=== Raw data ===

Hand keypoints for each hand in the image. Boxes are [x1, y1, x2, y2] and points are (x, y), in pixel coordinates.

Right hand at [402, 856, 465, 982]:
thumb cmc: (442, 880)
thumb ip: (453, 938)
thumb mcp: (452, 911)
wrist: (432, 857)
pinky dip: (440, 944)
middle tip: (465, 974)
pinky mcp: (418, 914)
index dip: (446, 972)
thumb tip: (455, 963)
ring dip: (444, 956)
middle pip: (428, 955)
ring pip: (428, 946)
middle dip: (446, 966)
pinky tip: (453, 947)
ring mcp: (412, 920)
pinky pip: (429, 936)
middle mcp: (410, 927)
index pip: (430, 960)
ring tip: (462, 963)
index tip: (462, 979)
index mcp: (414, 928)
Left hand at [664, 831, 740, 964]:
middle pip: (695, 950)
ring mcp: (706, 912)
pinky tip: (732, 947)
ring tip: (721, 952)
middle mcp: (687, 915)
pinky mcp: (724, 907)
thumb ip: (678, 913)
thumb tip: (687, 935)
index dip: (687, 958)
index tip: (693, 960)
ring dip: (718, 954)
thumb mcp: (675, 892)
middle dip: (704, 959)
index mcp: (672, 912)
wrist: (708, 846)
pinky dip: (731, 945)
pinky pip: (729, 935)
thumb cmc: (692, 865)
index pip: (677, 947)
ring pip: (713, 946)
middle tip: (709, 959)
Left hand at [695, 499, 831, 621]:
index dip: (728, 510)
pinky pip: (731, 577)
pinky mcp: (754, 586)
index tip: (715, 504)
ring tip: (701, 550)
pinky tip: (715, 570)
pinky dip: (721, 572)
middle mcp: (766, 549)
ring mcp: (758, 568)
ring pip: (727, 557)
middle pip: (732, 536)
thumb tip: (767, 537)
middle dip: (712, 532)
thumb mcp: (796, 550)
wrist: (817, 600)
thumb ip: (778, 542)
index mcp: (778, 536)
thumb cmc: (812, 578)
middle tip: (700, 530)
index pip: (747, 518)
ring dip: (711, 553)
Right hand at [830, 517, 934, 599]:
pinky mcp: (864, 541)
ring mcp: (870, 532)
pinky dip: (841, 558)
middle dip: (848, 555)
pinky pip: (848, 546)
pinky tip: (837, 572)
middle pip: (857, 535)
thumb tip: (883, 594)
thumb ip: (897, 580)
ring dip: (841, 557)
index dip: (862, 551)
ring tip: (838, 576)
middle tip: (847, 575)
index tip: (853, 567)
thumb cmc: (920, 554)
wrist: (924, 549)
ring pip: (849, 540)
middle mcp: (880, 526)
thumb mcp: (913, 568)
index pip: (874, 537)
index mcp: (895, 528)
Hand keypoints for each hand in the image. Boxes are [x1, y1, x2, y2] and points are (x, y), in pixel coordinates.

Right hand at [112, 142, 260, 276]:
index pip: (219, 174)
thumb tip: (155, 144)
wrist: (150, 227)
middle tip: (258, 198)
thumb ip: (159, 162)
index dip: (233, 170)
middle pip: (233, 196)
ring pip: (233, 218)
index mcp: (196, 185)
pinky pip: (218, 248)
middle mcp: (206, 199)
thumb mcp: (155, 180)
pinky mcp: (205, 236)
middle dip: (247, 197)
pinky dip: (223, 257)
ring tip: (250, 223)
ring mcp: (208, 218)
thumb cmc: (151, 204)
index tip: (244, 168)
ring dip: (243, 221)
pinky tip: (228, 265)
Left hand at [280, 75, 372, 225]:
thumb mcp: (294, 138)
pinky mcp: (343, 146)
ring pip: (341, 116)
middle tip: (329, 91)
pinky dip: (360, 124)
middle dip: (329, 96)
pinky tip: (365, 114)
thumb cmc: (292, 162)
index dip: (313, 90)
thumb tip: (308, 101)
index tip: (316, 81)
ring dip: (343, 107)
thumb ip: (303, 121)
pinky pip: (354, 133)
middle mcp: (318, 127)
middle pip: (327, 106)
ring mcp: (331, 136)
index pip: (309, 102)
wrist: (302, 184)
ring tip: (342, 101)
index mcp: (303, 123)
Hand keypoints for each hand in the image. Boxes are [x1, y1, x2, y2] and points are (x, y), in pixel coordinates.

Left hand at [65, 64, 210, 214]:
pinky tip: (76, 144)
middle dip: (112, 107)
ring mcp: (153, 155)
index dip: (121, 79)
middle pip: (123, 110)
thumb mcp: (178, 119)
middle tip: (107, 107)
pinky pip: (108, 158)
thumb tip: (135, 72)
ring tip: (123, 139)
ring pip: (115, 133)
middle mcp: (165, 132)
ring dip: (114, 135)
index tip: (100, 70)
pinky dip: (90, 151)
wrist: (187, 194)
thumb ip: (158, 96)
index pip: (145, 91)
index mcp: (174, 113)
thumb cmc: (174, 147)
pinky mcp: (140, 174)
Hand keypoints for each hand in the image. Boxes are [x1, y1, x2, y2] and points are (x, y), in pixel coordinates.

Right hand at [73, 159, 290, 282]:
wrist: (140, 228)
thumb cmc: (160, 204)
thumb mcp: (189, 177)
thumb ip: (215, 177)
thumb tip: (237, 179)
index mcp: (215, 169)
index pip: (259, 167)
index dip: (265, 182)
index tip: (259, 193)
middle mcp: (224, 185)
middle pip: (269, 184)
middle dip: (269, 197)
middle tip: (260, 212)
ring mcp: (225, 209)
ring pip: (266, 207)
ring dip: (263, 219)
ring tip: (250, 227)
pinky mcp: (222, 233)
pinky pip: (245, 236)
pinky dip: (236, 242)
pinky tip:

=== Task brief ===
Take the entries above and return only the lines from the one with "index pip: (145, 91)" to the one with "thumb cmc: (160, 204)", both included, unchanged.

=== Result of this exercise ===
index pip: (145, 91)
index mcp: (174, 113)
thumb cmc: (174, 147)
pinky mcp: (140, 174)
Hand keypoints for each hand in the image. Boxes are [x1, y1, x2, y2] and points are (x, y), in pixel coordinates.

Right hand at [73, 159, 290, 282]:
wrist: (140, 228)
thumb cmc: (160, 204)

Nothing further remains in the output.